В начале XX в. открылся новый этап острого соперничества Великобритании, Франции и Италии за влияние в Эфиопии. И снова поддержку для себя Менелик II стал искать в лице России. Пытаясь привлечь в Эфиопию русский капитал, негус в 1901 г. предложил российскому правительству концессию на золотоносный участок, находившийся во владениях деджазмача Джоти10. Надо заметить, что на золото в Эфиопии была установлена императорская монополия. Вплоть до конца XIX столетия ювелирные украшения из золота могли иметь только члены королевской семьи11.

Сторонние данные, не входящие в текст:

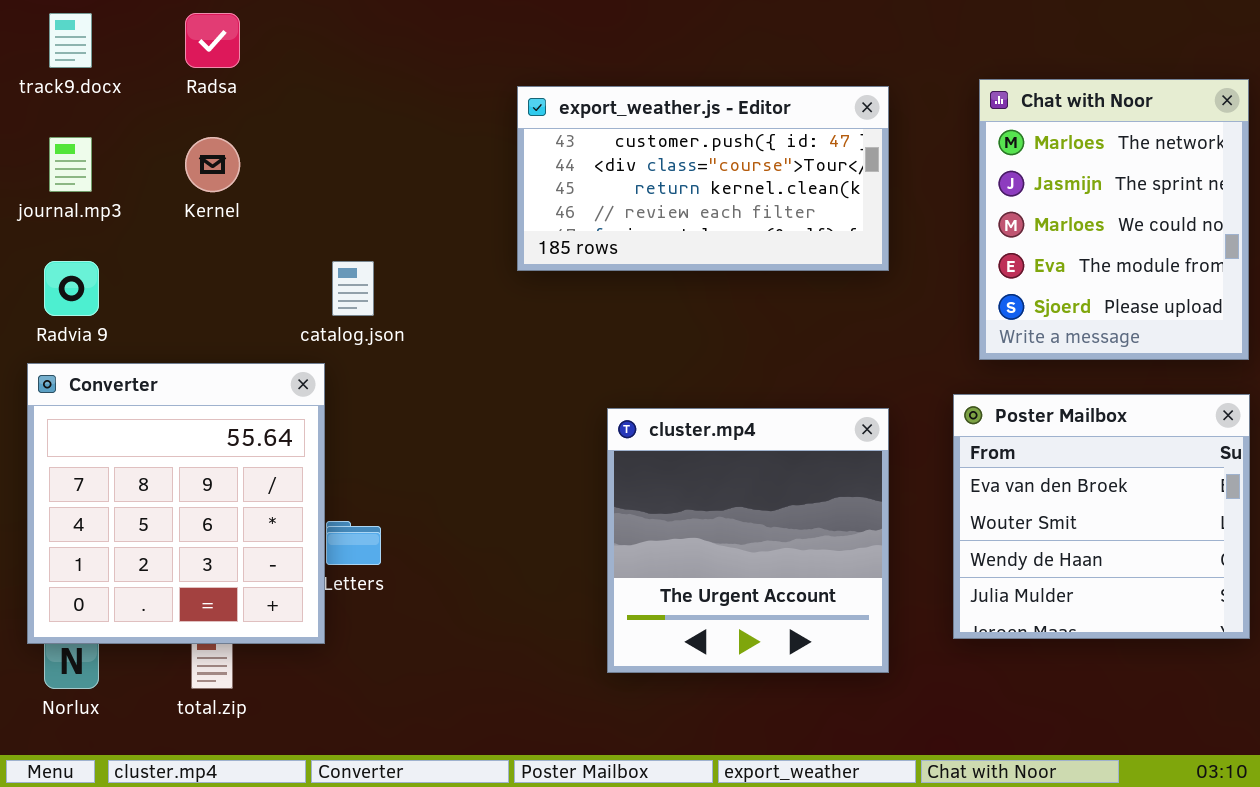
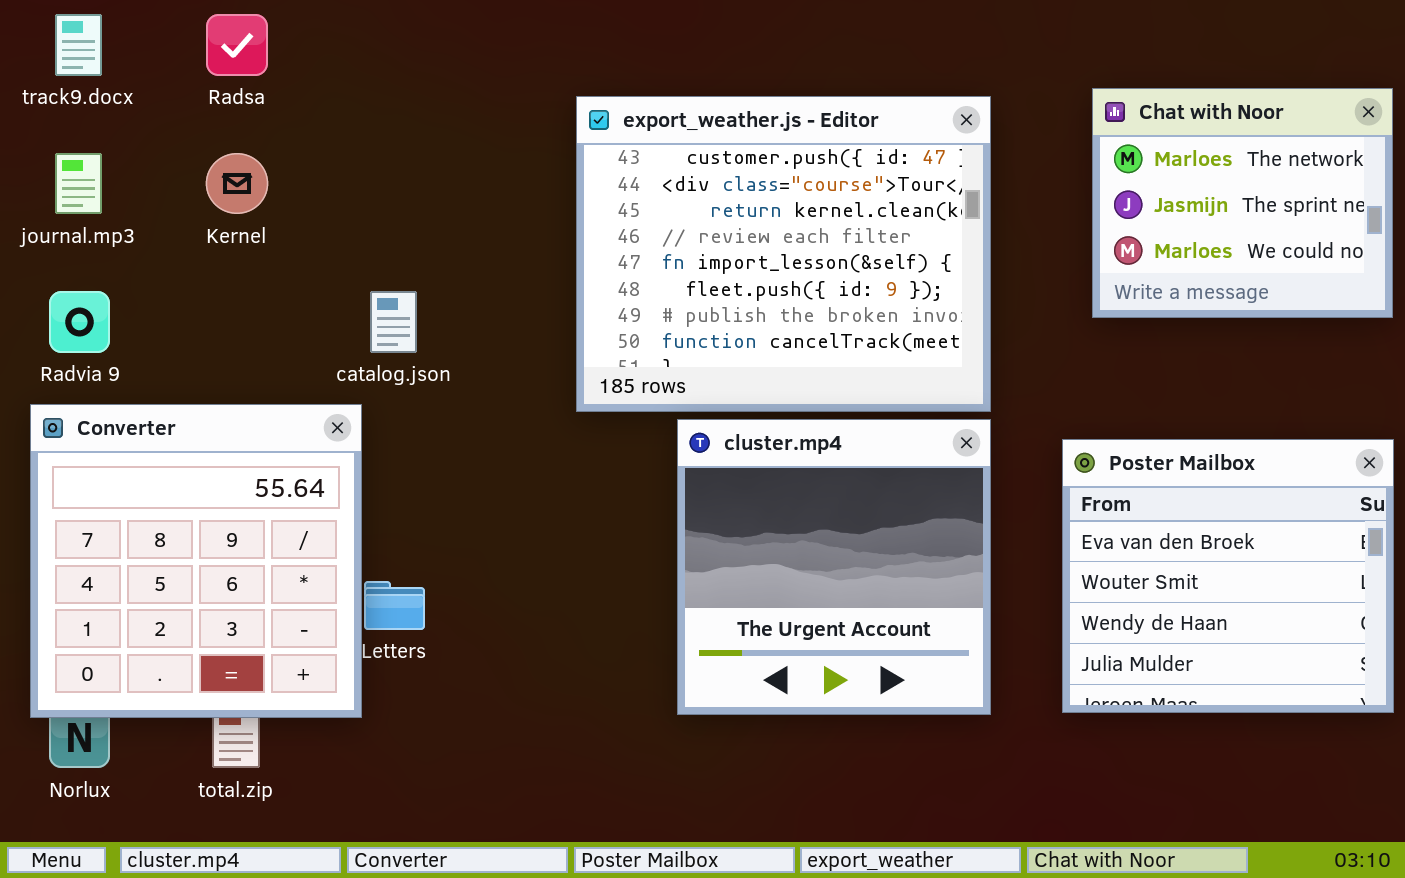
Chat with Noor: [979,79,1249,360] -> [1092,88,1393,318], resized
export_weather.js - Editor: [517,86,889,271] -> [576,96,991,412], resized
cluster.mp4: [607,408,889,673] -> [677,419,991,715], moved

Условия получения концессии в общем сводились к следующим положениям: «а) разрешение приступить к поискам и работам на отведённом участке действительно в течение трёх лет; Ь) плата за участок находится в зависимости от процентного содержания золота, насколько... об этом могут судить абиссинцы, делающие определения на глаз; с) 8 % всего добытого металла поступают в пользу императора» . Орлов с разрешения правительства оформил эту концессию на себя, чтобы впоследствии передать права на нее пожелавшей бы заняться её разработкой российской компании. В случае добычи золота, минералов и драгоценных камней Менелик II намеревался заключить с Орловым договор13. Напрасно СЮ. Витте, бывший в то время министром финансов (1892-1903 гг.), предупреждал МИД о том, что «выдача концессии не должна быть обусловлена уплатою нами неустойки за неиспользование её, т. к. легко может не найтись русской компании, желающей взять на себя эксплуатацию означенной концессии»14. Многоопытный политик оказался прав. Забегая вперёд, отметим, что штабс-капитан В.Е. Давыдов, принявший с императорского соизволения в апреле 1906 г. концессию на себя15, так и не смог организовать солидной компании для её разработки.